Reproduce the listing below word for word, from its first line through the line holding "locality: Sailapata. Province", both included, and nothing past that line.

----

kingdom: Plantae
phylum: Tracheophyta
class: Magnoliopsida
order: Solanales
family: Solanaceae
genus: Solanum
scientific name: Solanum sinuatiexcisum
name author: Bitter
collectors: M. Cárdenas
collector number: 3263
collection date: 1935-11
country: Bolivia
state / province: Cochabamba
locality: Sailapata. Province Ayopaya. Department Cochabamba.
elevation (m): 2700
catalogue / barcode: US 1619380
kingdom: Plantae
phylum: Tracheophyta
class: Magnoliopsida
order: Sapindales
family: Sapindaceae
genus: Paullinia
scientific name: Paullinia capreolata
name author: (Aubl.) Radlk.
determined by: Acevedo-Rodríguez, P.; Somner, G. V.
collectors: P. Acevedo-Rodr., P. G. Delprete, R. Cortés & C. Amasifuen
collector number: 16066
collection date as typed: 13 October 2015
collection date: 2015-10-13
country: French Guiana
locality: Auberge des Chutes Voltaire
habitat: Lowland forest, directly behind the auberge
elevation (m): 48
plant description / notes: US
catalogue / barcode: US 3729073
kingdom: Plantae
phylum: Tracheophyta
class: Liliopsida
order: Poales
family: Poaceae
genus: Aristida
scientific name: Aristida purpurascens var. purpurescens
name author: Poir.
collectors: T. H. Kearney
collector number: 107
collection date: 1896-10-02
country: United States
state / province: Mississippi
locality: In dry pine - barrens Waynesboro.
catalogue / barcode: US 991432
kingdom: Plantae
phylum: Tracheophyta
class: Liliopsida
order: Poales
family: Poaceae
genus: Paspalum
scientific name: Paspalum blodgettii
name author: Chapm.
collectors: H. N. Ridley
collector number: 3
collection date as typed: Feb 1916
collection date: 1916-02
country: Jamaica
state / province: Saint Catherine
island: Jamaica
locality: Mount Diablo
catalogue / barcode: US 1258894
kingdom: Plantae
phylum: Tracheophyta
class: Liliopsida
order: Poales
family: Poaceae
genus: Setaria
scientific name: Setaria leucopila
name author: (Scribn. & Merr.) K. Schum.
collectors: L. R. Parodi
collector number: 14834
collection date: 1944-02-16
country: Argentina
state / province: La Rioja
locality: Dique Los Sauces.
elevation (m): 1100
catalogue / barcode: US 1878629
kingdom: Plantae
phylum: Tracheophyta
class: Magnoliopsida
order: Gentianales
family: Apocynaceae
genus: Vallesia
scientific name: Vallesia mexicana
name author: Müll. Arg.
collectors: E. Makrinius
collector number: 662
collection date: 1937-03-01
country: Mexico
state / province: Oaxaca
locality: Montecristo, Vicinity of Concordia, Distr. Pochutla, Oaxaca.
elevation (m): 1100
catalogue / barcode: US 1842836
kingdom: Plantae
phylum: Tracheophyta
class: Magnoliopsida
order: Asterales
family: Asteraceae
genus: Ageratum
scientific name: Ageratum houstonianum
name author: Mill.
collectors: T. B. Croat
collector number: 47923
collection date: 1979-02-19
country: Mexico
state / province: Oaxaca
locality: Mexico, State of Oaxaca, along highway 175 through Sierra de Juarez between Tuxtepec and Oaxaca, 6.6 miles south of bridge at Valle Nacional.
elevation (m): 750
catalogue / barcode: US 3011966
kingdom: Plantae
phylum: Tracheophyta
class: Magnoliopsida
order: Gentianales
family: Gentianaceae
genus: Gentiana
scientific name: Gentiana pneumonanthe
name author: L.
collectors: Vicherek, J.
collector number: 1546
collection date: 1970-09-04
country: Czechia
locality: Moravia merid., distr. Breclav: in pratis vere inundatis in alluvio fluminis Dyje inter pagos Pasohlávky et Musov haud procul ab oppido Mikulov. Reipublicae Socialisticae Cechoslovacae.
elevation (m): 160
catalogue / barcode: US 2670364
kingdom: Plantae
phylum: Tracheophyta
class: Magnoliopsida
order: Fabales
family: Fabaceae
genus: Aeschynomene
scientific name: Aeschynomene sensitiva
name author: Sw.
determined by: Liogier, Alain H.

----

FINISHED EXERCISE ::
kingdom: Plantae
phylum: Tracheophyta
class: Magnoliopsida
order: Solanales
family: Solanaceae
genus: Solanum
scientific name: Solanum sinuatiexcisum
name author: Bitter
collectors: M. Cárdenas
collector number: 3263
collection date: 1935-11
country: Bolivia
state / province: Cochabamba
locality: Sailapata. Province Ayopaya. Department Cochabamba.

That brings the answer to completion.